Again I apologise for the elementary nature of this question. I recently purchased a notebook computer which came with the follow caution with regard to connectivity; Warning this modem port is not compatible with a digital phone lines. Plugging this modem into a digital phone line will damage the modem.

I have read that analog lines are the ones you will find in most households and businesses. Also that it is impossible to tell if a phone line is digital just from appearances. Is it safe to assume that any apartment in Thailand would have just an analog line? Are digital phone lines to become the standard in the future and therefore one should be aware of this when moving into a new apartment? Does anyone know about the situation in Japan?

Thanks.

Posted
I have read that analog lines are the ones you will find in most households and businesses. Also that it is impossible to tell if a phone line is digital just from appearances. Is it safe to assume that any apartment in Thailand would have just an analog line?
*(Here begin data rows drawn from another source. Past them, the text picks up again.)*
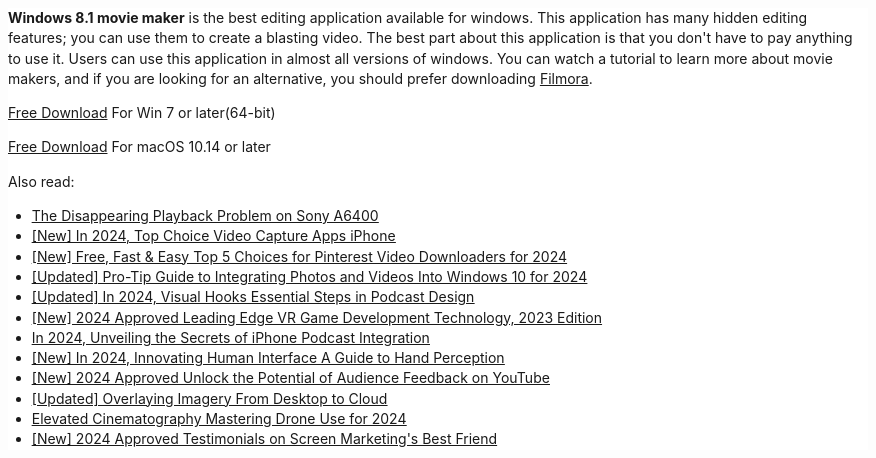 **Windows 8.1 movie maker** is the best editing application available for windows. This application has many hidden editing features; you can use them to create a blasting video. The best part about this application is that you don't have to pay anything to use it. Users can use this application in almost all versions of windows. You can watch a tutorial to learn more about movie makers, and if you are looking for an alternative, you should prefer downloading [Filmora](https://tools.techidaily.com/wondershare/filmora/download/).

[Free Download](https://tools.techidaily.com/wondershare/filmora/download/) For Win 7 or later(64-bit)

[Free Download](https://tools.techidaily.com/wondershare/filmora/download/) For macOS 10.14 or later

<ins class="adsbygoogle"
     style="display:block"
     data-ad-format="autorelaxed"
     data-ad-client="ca-pub-7571918770474297"
     data-ad-slot="1223367746"></ins>

<ins class="adsbygoogle"
     style="display:block"
     data-ad-format="autorelaxed"
     data-ad-client="ca-pub-7571918770474297"
     data-ad-slot="1223367746"></ins>



<ins class="adsbygoogle"
     style="display:block"
     data-ad-client="ca-pub-7571918770474297"
     data-ad-slot="8358498916"
     data-ad-format="auto"
     data-full-width-responsive="true"></ins>




<span class="atpl-alsoreadstyle">Also read:</span>
<div><ul>
<li><a href="https://extra-hints.techidaily.com/the-disappearing-playback-problem-on-sony-a6400/"><u>The Disappearing Playback Problem on Sony A6400</u></a></li>
<li><a href="https://fox-info.techidaily.com/new-in-2024-top-choice-video-capture-apps-iphone/"><u>[New] In 2024, Top Choice Video Capture Apps iPhone</u></a></li>
<li><a href="https://fox-info.techidaily.com/new-free-fast-and-easy-top-5-choices-for-pinterest-video-downloaders-for-2024/"><u>[New] Free, Fast & Easy  Top 5 Choices for Pinterest Video Downloaders for 2024</u></a></li>
<li><a href="https://fox-info.techidaily.com/updated-pro-tip-guide-to-integrating-photos-and-videos-into-windows-10-for-2024/"><u>[Updated] Pro-Tip Guide to Integrating Photos and Videos Into Windows 10 for 2024</u></a></li>
<li><a href="https://fox-info.techidaily.com/updated-in-2024-visual-hooks-essential-steps-in-podcast-design/"><u>[Updated] In 2024, Visual Hooks  Essential Steps in Podcast Design</u></a></li>
<li><a href="https://fox-info.techidaily.com/new-2024-approved-leading-edge-vr-game-development-technology-2023-edition/"><u>[New] 2024 Approved  Leading Edge VR Game Development Technology, 2023 Edition</u></a></li>
<li><a href="https://fox-info.techidaily.com/in-2024-unveiling-the-secrets-of-iphone-podcast-integration/"><u>In 2024, Unveiling the Secrets of iPhone Podcast Integration</u></a></li>
<li><a href="https://fox-info.techidaily.com/new-in-2024-innovating-human-interface-a-guide-to-hand-perception/"><u>[New] In 2024, Innovating Human Interface  A Guide to Hand Perception</u></a></li>
<li><a href="https://fox-info.techidaily.com/new-2024-approved-unlock-the-potential-of-audience-feedback-on-youtube/"><u>[New] 2024 Approved  Unlock the Potential of Audience Feedback on YouTube</u></a></li>
<li><a href="https://fox-info.techidaily.com/updated-overlaying-imagery-from-desktop-to-cloud/"><u>[Updated] Overlaying Imagery  From Desktop to Cloud</u></a></li>
<li><a href="https://fox-direct.techidaily.com/elevated-cinematography-mastering-drone-use-for-2024/"><u>Elevated Cinematography  Mastering Drone Use for 2024</u></a></li>
<li><a href="https://fox-info.techidaily.com/new-2024-approved-testimonials-on-screen-marketings-best-friend/"><u>[New] 2024 Approved  Testimonials on Screen  Marketing's Best Friend</u></a></li>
Are digital phone lines to become the standard in the future and therefore one should be aware of this when moving into a new apartment? Does anyone know about the situation in Japan?
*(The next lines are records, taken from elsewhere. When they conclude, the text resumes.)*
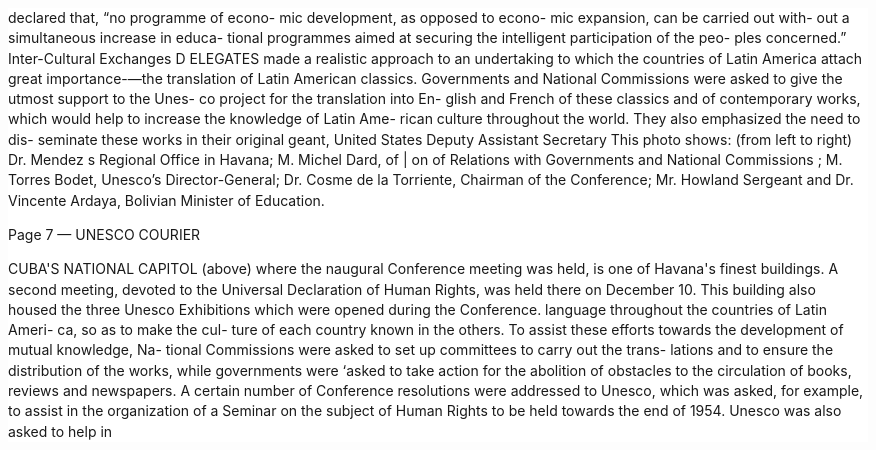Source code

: declared that, “no programme of econo- 
mic development, as opposed to econo- 
mic expansion, can be carried out with- 
out a simultaneous increase in educa- 
tional programmes aimed at securing 
the intelligent participation of the peo- 
ples concerned.” 
Inter-Cultural Exchanges 
D ELEGATES made a realistic approach 
to an undertaking to which the 
countries of Latin America attach 
great importance-—the translation of 
Latin American classics. Governments 
and National Commissions were asked 
to give the utmost support to the Unes- 
co project for the translation into En- 
glish and French of these classics and of 
contemporary works, which would help 
to increase the knowledge of Latin Ame- 
rican culture throughout the world. 
They also emphasized the need to dis- 
seminate these works in their original 
geant, United States Deputy Assistant Secretary 
This photo shows: (from left to right) Dr. Mendez 
s Regional Office in Havana; M. Michel Dard, 
of | on of Relations with Governments and National 
Commissions ; M. Torres Bodet, Unesco’s Director-General; Dr. Cosme 
de la Torriente, Chairman of the Conference; Mr. Howland Sergeant and 
Dr. Vincente Ardaya, Bolivian Minister of Education. 
 
Page 7 — UNESCO COURIER 
  
CUBA'S NATIONAL CAPITOL (above) where the naugural Conference meeting was held, 
is one of Havana's finest buildings. A second meeting, devoted to the Universal Declaration 
of Human Rights, was held there on December 10. This building also housed the three Unesco 
Exhibitions which were opened during the Conference. 
language throughout the 
countries of Latin Ameri- 
ca, so as to make the cul- 
ture of each country 
known in the others. 
To assist these efforts 
towards the development 
of mutual knowledge, Na- 
tional Commissions were 
asked to set up committees 
to carry out the trans- 
lations and to ensure the 
distribution of the works, 
while governments were 
‘asked to take action for 
the abolition of obstacles 
to the circulation of books, 
reviews and newspapers. 
A certain number of 
Conference resolutions 
were addressed to Unesco, 
which was asked, for 
example, to assist in the 
organization of a Seminar 
on the subject of Human 
Rights to be held towards 
the end of 1954. Unesco 
was also asked to help in 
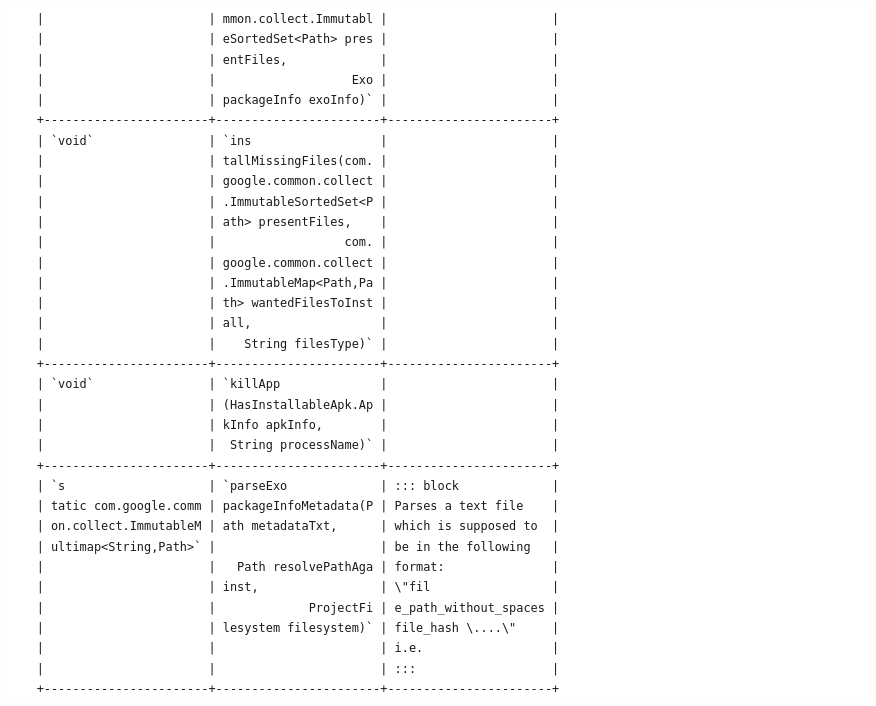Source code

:         |                       | mmon.collect.Immutabl |                       |
        |                       | eSortedSet<Path> pres |                       |
        |                       | entFiles,             |                       |
        |                       |                   Exo |                       |
        |                       | packageInfo exoInfo)` |                       |
        +-----------------------+-----------------------+-----------------------+
        | `void`                | `ins                  |                       |
        |                       | tallMissingFiles​(com. |                       |
        |                       | google.common.collect |                       |
        |                       | .ImmutableSortedSet<P |                       |
        |                       | ath> presentFiles,    |                       |
        |                       |                  com. |                       |
        |                       | google.common.collect |                       |
        |                       | .ImmutableMap<Path,​Pa |                       |
        |                       | th> wantedFilesToInst |                       |
        |                       | all,                  |                       |
        |                       |    String filesType)` |                       |
        +-----------------------+-----------------------+-----------------------+
        | `void`                | `killApp              |                       |
        |                       | ​(HasInstallableApk.Ap |                       |
        |                       | kInfo apkInfo,        |                       |
        |                       |  String processName)` |                       |
        +-----------------------+-----------------------+-----------------------+
        | `s                    | `parseExo             | ::: block             |
        | tatic com.google.comm | packageInfoMetadata​(P | Parses a text file    |
        | on.collect.ImmutableM | ath metadataTxt,      | which is supposed to  |
        | ultimap<String,​Path>` |                       | be in the following   |
        |                       |   Path resolvePathAga | format:               |
        |                       | inst,                 | \"fil                 |
        |                       |             ProjectFi | e_path_without_spaces |
        |                       | lesystem filesystem)` | file_hash \....\"     |
        |                       |                       | i.e.                  |
        |                       |                       | :::                   |
        +-----------------------+-----------------------+-----------------------+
Unfortunately, there's no way to tell a digital line from an analog line by looking at the socket or phone. A direct line is likely to be analog, but it could be an ISDN line. However, modern PABX's use digital lines, and they are pretty widely used in hotels, company offices and some serviced apartments.

My Palm modem has a similar warning about digital lines, so I never plug it into a hotel PABX socket in Japan. Some hotels have a free LAN socket for using the Internet. Most small business hotels have pay phones in the lobby and one is usually of the IC type. With these you buy a pre-paid card for 1000 yen and plug your telephone cable into the RJ-11 socket. Instructions either appear on the screen or are blared out in a robot-like female voice.

You can find these pay phones in hotels, in stations, along main roads or at tourist spots. There's another type operated by NTT which use coins instead of a card. So generally you aren't far from a socket when travelling.

There's some info on the digital/analog problem at http://www.cit.cornell.edu/helpdesk/win/mo...ital_lines.html

Posted

Hi there,

DSL is a dataservice not a voiceservice. It is wrong to assume that if you have an DSL-line there is automatically a digital voiceservice, because DSL uses a different frequency-spectrum than the voiceservices.

So it is possible to combine an analog voiceservice with a digital dataservice. But in MOST cases DSL is combined with digital voiceservice(ISDN).

But you can answer the question yourself. What telephoneequipment do you use? ISDN-equipment or analog-equipment? There you will find the answer!

Hope this help a little.

Regards and greetings from cold Berlin!

exchange1973.

Posted
But you can answer the question yourself. What telephoneequipment do you use? ISDN-equipment or analog-equipment? There you will find the answer!

the user bought a new notebook and can't plug into a digital line, that's because it must be an internal 56k modem . the question was determining if the apartment line was digital or analog. i still think you should use a line tester or you could fry your modem.